At the end of the first week of our last semester of college, Calvin and I sat on the roof of my apartment on Main Street, smoking victory cigars.
“We won,” we said, in between catcalling the ladies and gentlemen who passed below on the sidewalk. Headlights zipped past all night. Cars without mufflers rattled our beer bottles. We toasted to victory. We had won.
Early September tickled more than it pinched and, Cal and I, our lungs often strained from all the giddy chuckles of self-righteousness and accomplishment. The culmination of our undergrad years flashed before us. August had been a frolic through a meadow of poppies, as the oyster of summer slid down our gullets and came to rest in the digestive soup around the time of the last midterm; the last knee-jerk; the last failure; withdrawal.

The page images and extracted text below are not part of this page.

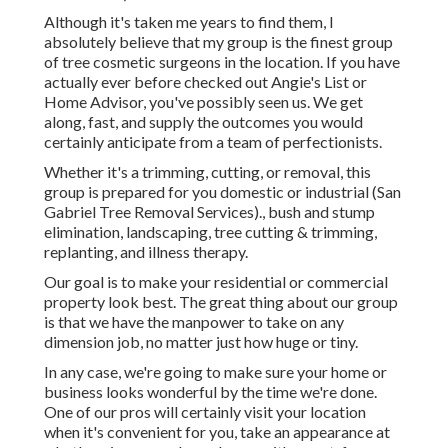
Although it's taken me years to find them, I
absolutely believe that my group is the finest group
of tree cosmetic surgeons in the location. If you have
actually ever before checked out Angie's List or
Home Advisor, you've possibly seen us. We get
along, fast, and supply the outcomes you would
certainly anticipate from a team of perfectionists.
Whether it's a trimming, cutting, or removal, this
group is prepared for you domestic or industrial (San
Gabriel Tree Removal Services)., bush and stump
elimination, landscaping, tree cutting & trimming,
replanting, and illness therapy.
Our goal is to make your residential or commercial
property look best. The great thing about our group
is that we have the manpower to take on any
dimension job, no matter just how huge or tiny.
In any case, we're going to make sure your home or
business looks wonderful by the time we're done.
One of our pros will certainly visit your location
when it's convenient for you, take an appearance at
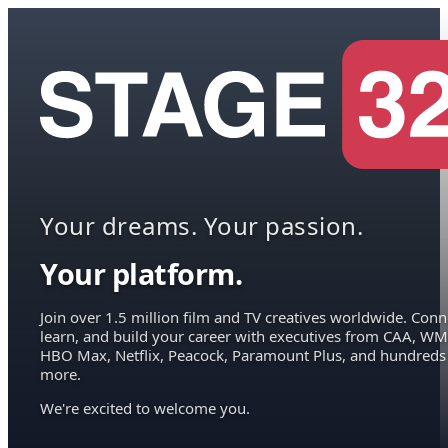
Your dreams. Your passion.
Your platform.
Join over 1.5 million film and TV creatives worldwide. Conn
learn, and build your career with executives from CAA, WM
HBO Max, Netflix, Peacock, Paramount Plus, and hundreds
more.
We're excited to welcome you.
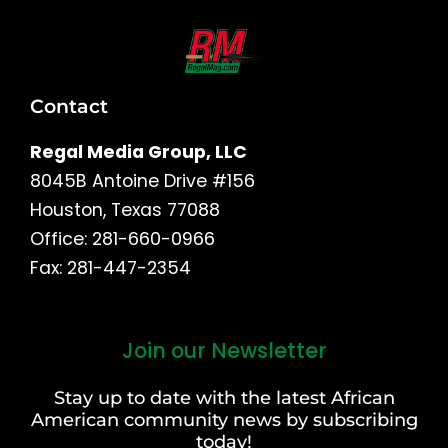
Contact
Regal Media Group, LLC
8045B Antoine Drive #156
Houston, Texas 77088
Office: 281-660-0966
Fax: 281-447-2354
Join our Newsletter
First
and
Stay up to date with the latest African
Last
American community news by subscribing
Name
today!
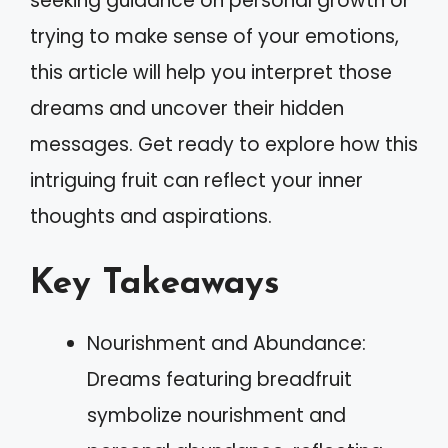
seeking guidance on personal growth or
trying to make sense of your emotions,
this article will help you interpret those
dreams and uncover their hidden
messages. Get ready to explore how this
intriguing fruit can reflect your inner
thoughts and aspirations.
Key Takeaways
Nourishment and Abundance:
Dreams featuring breadfruit
symbolize nourishment and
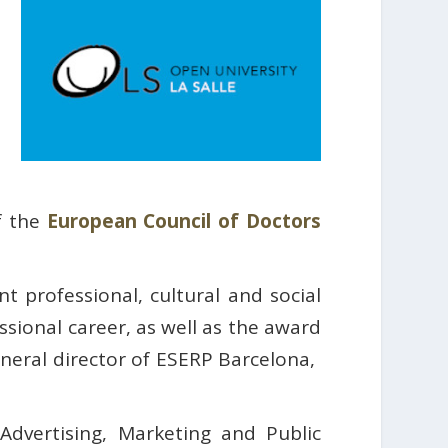
f the
European Council of Doctors
 professional, cultural and social
ssional career, as well as the award
ral director of ESERP Barcelona, ​​
vertising, Marketing and Public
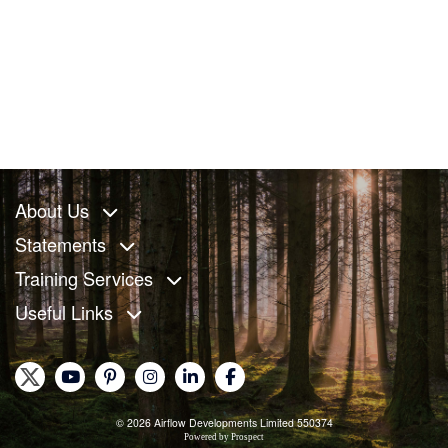
About Us
Statements
Training Services
Useful Links
© 2026 Airflow Developments Limited 550374
Powered by
Prospect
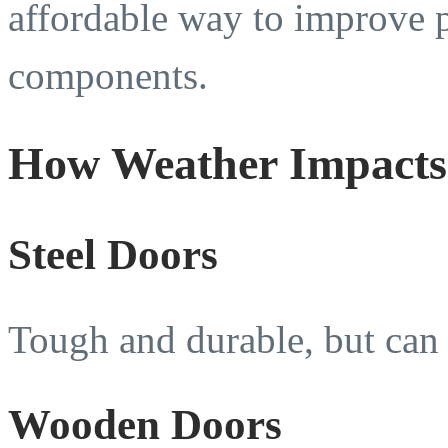
affordable way to improve 
components.
How Weather Impacts 
Steel Doors
Tough and durable, but can 
Wooden Doors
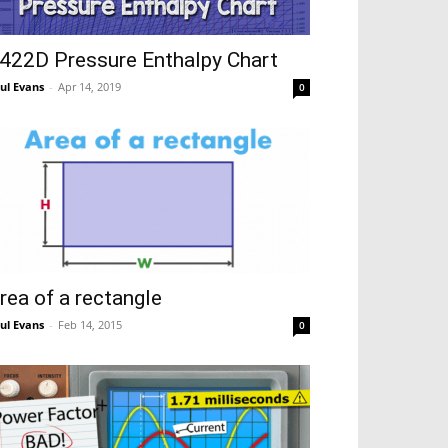
422D Pressure Enthalpy Chart
ul Evans
-
Apr 14, 2019
0
rea of a rectangle
ul Evans
-
Feb 14, 2015
0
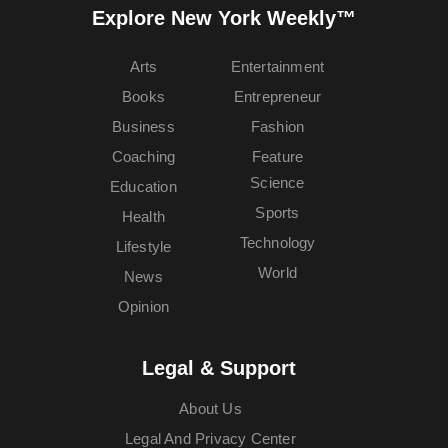
Explore New York Weekly™
Arts
Entertainment
Books
Entrepreneur
Business
Fashion
Coaching
Feature
Science
Education
Sports
Health
Technology
Lifestyle
World
News
Opinion
Legal & Support
About Us
Legal And Privacy Center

But all that was to come. For those initial weeks in late August and early September, we remained unfazed, for the future was a great big bulbous nest egg vibrating beneath us, certain to hatch in four months, its contents flinging us in grand fashion toward the horizon. I had my sights on New York (or Chicago). Cal spun the wheel towards any damned place but Kent, OH.
He drained the last of his Molson and lofted it gently into the middle of the sidewalk. No animals or scantily clad freshmen were harmed.
Cal drew on his cigar. Smoke billowed out of his nose and mouth and ears and eyes. His head was a jack-o-lantern, a pumpkin raw and gutted, completely empty of any slop and seeds. Raw. Gutted.